- _Action item_: Retype the records word for word, from the first line through the line containing "Mardi 10 octobre", including that line.

(Data for the task)

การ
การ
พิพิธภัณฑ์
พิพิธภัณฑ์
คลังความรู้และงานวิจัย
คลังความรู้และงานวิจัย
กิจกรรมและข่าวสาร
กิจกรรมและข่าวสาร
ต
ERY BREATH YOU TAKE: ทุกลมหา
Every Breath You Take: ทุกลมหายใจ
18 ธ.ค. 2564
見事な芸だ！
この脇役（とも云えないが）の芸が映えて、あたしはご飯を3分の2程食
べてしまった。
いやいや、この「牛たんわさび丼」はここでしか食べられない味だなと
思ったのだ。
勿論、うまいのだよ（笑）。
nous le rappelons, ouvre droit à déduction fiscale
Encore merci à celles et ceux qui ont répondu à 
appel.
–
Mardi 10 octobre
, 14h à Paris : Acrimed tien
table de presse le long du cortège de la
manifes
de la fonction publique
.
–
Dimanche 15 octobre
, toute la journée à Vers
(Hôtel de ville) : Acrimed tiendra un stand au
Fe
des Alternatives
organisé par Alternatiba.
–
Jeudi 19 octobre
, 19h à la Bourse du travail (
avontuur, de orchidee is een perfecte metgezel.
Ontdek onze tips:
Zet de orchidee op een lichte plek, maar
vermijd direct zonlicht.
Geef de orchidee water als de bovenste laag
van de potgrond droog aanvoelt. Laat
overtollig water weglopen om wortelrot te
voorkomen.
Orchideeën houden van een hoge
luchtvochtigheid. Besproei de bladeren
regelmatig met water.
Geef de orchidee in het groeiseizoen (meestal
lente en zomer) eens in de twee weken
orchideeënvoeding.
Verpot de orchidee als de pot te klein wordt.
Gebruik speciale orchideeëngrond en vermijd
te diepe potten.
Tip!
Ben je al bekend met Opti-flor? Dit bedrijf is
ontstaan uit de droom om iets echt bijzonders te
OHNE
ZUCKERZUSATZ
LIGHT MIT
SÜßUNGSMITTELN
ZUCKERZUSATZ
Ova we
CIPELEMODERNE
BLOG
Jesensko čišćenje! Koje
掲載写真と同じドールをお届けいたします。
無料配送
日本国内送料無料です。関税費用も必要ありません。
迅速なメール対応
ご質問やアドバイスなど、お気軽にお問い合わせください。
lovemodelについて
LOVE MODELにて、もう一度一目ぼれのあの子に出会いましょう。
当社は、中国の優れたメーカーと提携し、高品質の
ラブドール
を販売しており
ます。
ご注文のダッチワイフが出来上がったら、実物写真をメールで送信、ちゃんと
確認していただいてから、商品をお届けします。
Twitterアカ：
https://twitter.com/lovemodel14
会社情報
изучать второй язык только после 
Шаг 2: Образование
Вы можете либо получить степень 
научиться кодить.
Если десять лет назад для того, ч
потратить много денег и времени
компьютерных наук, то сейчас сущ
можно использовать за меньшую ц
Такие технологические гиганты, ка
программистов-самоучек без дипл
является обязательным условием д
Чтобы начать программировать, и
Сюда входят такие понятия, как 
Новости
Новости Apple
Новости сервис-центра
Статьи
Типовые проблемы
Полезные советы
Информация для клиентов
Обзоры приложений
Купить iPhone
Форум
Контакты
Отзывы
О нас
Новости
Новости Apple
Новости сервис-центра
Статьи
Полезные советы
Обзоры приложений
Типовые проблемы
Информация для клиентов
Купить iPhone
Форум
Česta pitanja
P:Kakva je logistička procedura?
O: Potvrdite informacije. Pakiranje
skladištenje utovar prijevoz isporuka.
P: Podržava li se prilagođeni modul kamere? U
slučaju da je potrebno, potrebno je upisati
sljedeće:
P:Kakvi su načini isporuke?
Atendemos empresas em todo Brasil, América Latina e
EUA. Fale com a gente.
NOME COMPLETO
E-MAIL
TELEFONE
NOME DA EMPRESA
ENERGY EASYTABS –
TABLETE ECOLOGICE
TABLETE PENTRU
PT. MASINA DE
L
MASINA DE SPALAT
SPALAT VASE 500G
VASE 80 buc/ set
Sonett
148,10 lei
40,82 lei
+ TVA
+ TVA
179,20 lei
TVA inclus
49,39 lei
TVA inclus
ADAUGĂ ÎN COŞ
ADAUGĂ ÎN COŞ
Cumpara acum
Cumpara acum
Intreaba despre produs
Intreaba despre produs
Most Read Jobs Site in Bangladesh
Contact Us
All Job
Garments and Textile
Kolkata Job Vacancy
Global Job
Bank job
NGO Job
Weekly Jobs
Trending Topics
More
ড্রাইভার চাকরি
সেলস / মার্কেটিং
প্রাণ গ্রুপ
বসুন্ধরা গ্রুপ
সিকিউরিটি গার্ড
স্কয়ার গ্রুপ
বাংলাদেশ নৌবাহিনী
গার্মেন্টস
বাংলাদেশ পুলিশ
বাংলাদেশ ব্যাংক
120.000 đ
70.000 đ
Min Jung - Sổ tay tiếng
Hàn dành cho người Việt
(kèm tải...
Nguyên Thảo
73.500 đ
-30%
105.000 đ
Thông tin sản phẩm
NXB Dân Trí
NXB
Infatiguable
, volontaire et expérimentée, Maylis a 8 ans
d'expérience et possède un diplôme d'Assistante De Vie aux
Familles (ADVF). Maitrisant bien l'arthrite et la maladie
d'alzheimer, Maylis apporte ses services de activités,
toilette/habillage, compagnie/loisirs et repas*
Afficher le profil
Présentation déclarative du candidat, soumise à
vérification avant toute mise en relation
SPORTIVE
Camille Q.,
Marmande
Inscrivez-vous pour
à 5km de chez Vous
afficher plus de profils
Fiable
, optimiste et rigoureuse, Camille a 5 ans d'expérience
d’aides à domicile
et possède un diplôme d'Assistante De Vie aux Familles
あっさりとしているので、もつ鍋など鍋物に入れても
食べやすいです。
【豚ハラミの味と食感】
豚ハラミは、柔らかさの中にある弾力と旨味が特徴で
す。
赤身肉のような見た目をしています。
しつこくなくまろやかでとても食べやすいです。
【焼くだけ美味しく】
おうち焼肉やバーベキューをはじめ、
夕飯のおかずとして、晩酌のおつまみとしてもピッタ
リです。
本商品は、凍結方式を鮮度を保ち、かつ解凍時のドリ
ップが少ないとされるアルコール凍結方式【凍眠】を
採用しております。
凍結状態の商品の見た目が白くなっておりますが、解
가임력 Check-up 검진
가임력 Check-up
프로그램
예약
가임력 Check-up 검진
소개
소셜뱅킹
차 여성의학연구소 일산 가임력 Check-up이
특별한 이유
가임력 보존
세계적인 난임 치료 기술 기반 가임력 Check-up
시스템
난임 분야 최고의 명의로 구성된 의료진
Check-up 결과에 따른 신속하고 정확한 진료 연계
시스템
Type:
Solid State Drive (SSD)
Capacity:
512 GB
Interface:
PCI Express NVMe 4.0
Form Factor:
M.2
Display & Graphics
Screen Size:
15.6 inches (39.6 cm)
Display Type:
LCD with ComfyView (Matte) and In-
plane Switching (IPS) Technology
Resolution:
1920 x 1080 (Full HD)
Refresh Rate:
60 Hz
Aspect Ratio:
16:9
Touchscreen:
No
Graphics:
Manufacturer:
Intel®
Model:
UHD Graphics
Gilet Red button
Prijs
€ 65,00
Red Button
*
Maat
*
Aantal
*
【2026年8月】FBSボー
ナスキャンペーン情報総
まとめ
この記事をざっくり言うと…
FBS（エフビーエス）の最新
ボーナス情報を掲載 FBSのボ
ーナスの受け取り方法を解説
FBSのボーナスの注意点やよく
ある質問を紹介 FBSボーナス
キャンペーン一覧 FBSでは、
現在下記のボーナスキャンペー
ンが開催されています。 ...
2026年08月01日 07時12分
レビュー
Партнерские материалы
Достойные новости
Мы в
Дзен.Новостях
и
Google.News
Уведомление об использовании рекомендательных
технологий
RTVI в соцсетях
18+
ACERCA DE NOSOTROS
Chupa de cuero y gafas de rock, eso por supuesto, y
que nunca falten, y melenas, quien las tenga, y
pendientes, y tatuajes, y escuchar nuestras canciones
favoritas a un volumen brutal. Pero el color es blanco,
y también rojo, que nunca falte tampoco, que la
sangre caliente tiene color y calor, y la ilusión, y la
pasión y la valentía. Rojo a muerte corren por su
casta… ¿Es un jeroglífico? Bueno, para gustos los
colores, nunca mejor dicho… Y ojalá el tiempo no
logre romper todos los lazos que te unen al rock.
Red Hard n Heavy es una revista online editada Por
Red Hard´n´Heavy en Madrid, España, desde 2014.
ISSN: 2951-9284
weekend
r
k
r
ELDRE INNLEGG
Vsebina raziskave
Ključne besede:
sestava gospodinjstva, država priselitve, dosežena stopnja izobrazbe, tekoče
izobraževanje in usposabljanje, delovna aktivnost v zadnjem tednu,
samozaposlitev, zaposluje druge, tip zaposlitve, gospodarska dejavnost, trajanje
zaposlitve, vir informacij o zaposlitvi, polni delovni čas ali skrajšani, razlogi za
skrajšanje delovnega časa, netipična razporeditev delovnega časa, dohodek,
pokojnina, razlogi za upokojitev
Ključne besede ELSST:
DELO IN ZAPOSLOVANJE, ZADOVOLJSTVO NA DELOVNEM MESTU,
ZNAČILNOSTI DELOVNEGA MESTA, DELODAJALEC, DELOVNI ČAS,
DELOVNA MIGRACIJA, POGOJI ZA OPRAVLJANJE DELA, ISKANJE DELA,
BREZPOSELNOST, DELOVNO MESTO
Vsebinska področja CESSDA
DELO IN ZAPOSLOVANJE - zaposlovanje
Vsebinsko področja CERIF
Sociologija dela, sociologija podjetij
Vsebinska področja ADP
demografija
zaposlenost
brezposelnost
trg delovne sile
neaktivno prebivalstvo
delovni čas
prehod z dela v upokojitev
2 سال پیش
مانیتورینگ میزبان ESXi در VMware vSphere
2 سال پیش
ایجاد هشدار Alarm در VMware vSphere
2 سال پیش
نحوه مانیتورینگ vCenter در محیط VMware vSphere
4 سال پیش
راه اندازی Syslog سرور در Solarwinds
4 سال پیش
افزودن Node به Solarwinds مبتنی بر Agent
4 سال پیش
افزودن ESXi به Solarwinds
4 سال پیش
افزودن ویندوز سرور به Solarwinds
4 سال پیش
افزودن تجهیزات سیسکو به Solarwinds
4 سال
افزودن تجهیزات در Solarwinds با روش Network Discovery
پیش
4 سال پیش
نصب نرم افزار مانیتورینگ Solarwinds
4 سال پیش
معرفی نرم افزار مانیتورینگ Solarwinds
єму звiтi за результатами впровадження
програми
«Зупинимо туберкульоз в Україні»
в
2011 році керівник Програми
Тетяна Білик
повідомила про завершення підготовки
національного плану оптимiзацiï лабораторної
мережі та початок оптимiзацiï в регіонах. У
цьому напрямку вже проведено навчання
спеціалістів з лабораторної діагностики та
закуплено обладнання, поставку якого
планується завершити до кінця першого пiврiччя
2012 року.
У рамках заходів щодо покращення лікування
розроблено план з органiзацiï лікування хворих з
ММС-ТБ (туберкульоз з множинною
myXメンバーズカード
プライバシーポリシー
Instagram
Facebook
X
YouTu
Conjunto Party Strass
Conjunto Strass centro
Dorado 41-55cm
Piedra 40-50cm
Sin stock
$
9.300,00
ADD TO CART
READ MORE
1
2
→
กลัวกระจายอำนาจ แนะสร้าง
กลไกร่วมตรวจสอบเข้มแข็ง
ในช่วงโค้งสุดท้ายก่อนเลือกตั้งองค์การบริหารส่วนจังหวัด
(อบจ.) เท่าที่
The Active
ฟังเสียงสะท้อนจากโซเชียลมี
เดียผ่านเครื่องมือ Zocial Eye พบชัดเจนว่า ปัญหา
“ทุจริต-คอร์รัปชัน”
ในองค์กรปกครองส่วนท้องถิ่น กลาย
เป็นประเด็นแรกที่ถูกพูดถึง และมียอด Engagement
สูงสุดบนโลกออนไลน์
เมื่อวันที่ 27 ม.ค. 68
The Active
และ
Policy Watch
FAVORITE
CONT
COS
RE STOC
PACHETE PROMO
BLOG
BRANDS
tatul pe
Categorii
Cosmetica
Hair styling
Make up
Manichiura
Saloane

(End Data for the task)

- _Finished exercise_:
การ
การ
พิพิธภัณฑ์
พิพิธภัณฑ์
คลังความรู้และงานวิจัย
คลังความรู้และงานวิจัย
กิจกรรมและข่าวสาร
กิจกรรมและข่าวสาร
ต
ERY BREATH YOU TAKE: ทุกลมหา
Every Breath You Take: ทุกลมหายใจ
18 ธ.ค. 2564
見事な芸だ！
この脇役（とも云えないが）の芸が映えて、あたしはご飯を3分の2程食
べてしまった。
いやいや、この「牛たんわさび丼」はここでしか食べられない味だなと
思ったのだ。
勿論、うまいのだよ（笑）。
nous le rappelons, ouvre droit à déduction fiscale
Encore merci à celles et ceux qui ont répondu à 
appel.
–
Mardi 10 octobre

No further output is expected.